## [Исходный отрывок]
↓↓↓
Как-то сразу неожиданно хорошо наладилось у нас дело с выпечкой хлеба. Вне зависимости от того, кто дежурит на кухне, у нас всегда чудесный, отлично выпеченный, вкусный хлеб. У некоторых он получается особенно удачным. Самолюбивому Журавлеву это острый нож в сердце. Он буквально колдует над тестом и чувствует себя победителем, когда ему удается превзойти наиболее удачливых хлебопеков.

Небольшим кусочком закваски мы запаслись у добрейшего Ивана Васильевича — буфетчика с «Седова», щедрого покровителя покойного Мишки. С тех пор дрожжевой грибок бережно сохраняется нами в оставляемом после каждой выпечки хлеба кусочке теста. Он помогает нам сохранять здоровье в борьбе с полярной природой.

Если упомянуть еще об одном оригинальном блюде, то в общих чертах о нашем питании будет рассказано достаточно полно.

Я говорю о студне из плавника белухи. Он вошел у нас в обиход после удачной охоты на белух. Мы часто включаем это блюдо в свое меню и всегда рады видеть его на столе.

Плавник взрослой белухи, по форме напоминающий огромный рисунок червонного туза, весит 45—50 килограммов и весь состоит из упругой хрящевидной массы и сухожилий. Для приготовления студня надо нарубить куски, весом в 150— 200 граммов, положить их в кастрюлю, залить холодной водой и поставить на огонь. Через 30—40 минут после начала кипения отставшая алапера (слой роговидных волокон, покрывающий кожу белухи) удаляется, а оставшаяся хрящевидная масса продолжает увариваться до тех пор, пока не станет настолько мягкой, что ее можно будет легко резать. После этого уварившаяся масса мелко крошится, солится, перчится, заливается бульоном и ставится в холодное место. Вот и все. Через несколько часов готово прекрасное, вкусное блюдо.

Обслуживая коллектив, наш дежурный в течение недели занимается и своими личными делами — принимает ванну, стирает белье. В эти дни ему приходится работать больше обычного. Потребности в воде сильно увеличиваются. А в наших условиях получение воды не простое дело. Большие снежные кирпичи или глыбы опресненного морского льда вносятся в кухню и медленно перетапливаются в воду. Особенно длинен и канителен процесс таяния снега.

Поэтому каждый из нас перед своим дежурством обычно тщательно обследует ближайшую полосу льдов, отыскивая опресненную льдину.

Но самым сложным делом неожиданно для нас оказалась стирка белья. Освоение ее потребовало много труда и принесло немало огорчений.

Я никогда не забуду своих первых опытов. После ухода «Седова» мы целый месяц работали не покладая рук, готовя к зиме нашу базу, добывая мясо и собираясь к первому походу на Северную Землю. В это время нам было не до стирки. Белья у каждого накопилось много — начиная с простыней и кончая носками. Наконец руки дошли и до него. В одно из своих дежурств я решил привести в порядок запущенный гардероб.
↑↑↑
## [Ваши задания]
1 > Сколько, согласно отрывку о полярном быте, весит плавник взрослой белухи?
2 > Перепишите, пожалуйста, ту часть записей, что открывается строкой с «neuen Steuerberater übermittelt nachdem die» и закрывается строкой с «Illustratio systematis sexualis», заменив «Lautarchiv» на «Tonarchiv» и оставив всё остальное без изменений. Картинки в ответ не включайте.

## [Фрагменты записей]
↓↓↓
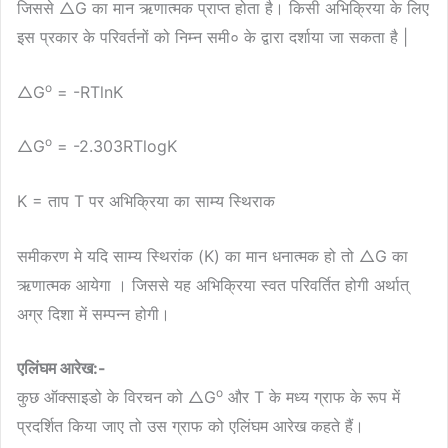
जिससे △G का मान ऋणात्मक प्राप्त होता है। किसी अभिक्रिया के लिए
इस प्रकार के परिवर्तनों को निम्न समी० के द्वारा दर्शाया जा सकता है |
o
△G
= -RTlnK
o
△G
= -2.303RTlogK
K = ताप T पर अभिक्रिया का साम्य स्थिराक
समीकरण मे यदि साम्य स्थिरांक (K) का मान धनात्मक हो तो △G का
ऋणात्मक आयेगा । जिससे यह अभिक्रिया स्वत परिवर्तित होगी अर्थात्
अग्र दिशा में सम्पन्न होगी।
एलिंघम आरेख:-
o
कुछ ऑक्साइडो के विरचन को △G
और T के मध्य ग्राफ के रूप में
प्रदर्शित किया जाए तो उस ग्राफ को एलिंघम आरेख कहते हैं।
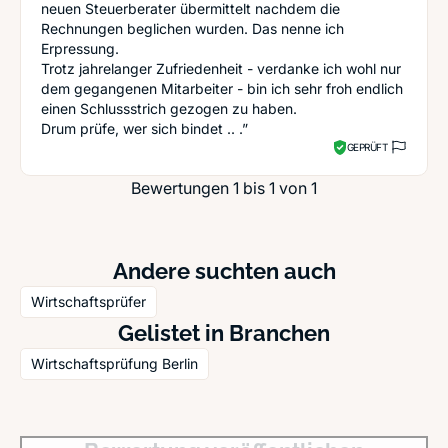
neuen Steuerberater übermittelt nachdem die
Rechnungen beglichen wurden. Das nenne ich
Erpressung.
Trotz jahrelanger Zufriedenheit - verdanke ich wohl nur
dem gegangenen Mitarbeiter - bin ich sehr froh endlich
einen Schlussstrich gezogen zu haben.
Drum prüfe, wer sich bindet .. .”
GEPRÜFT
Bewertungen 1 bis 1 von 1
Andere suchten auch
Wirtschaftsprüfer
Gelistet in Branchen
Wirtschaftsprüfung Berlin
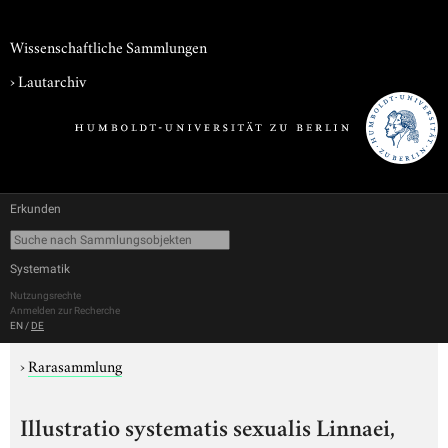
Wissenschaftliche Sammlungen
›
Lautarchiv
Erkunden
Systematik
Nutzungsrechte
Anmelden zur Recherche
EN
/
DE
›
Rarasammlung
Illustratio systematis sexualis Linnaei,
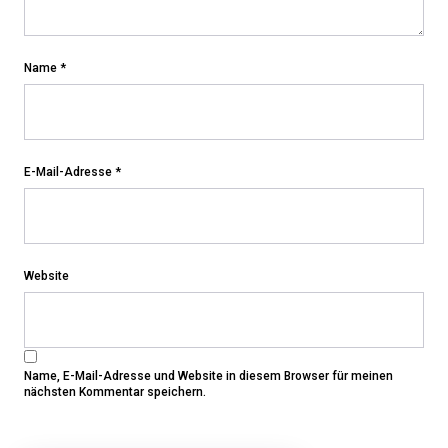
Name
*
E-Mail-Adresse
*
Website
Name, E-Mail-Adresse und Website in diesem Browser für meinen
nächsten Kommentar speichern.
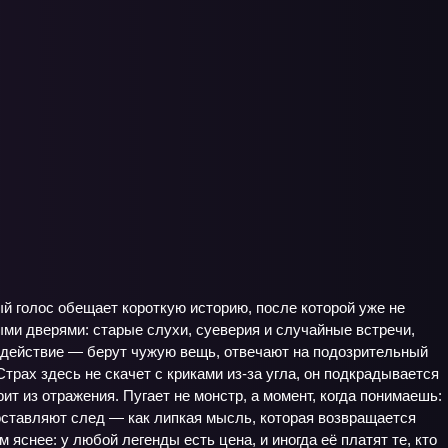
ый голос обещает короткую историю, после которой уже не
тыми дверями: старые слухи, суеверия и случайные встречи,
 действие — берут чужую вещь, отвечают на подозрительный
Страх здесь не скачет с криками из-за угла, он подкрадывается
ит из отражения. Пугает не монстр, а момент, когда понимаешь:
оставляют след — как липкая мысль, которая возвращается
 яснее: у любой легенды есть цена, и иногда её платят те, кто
↑↑↑
## [Ответы]
1 > 45—50 килограммов.

2 >
neuen Steuerberater übermittelt nachdem die
Rechnungen beglichen wurden. Das nenne ich
Erpressung.
Trotz jahrelanger Zufriedenheit - verdanke ich wohl nur
dem gegangenen Mitarbeiter - bin ich sehr froh endlich
einen Schlussstrich gezogen zu haben.
Drum prüfe, wer sich bindet .. .”
GEPRÜFT
Bewertungen 1 bis 1 von 1
Andere suchten auch
Wirtschaftsprüfer
Gelistet in Branchen
Wirtschaftsprüfung Berlin
Wissenschaftliche Sammlungen
›
Tonarchiv
Erkunden
Systematik
Nutzungsrechte
Anmelden zur Recherche
EN
/
DE
›
Rarasammlung
Illustratio systematis sexualis Linnaei,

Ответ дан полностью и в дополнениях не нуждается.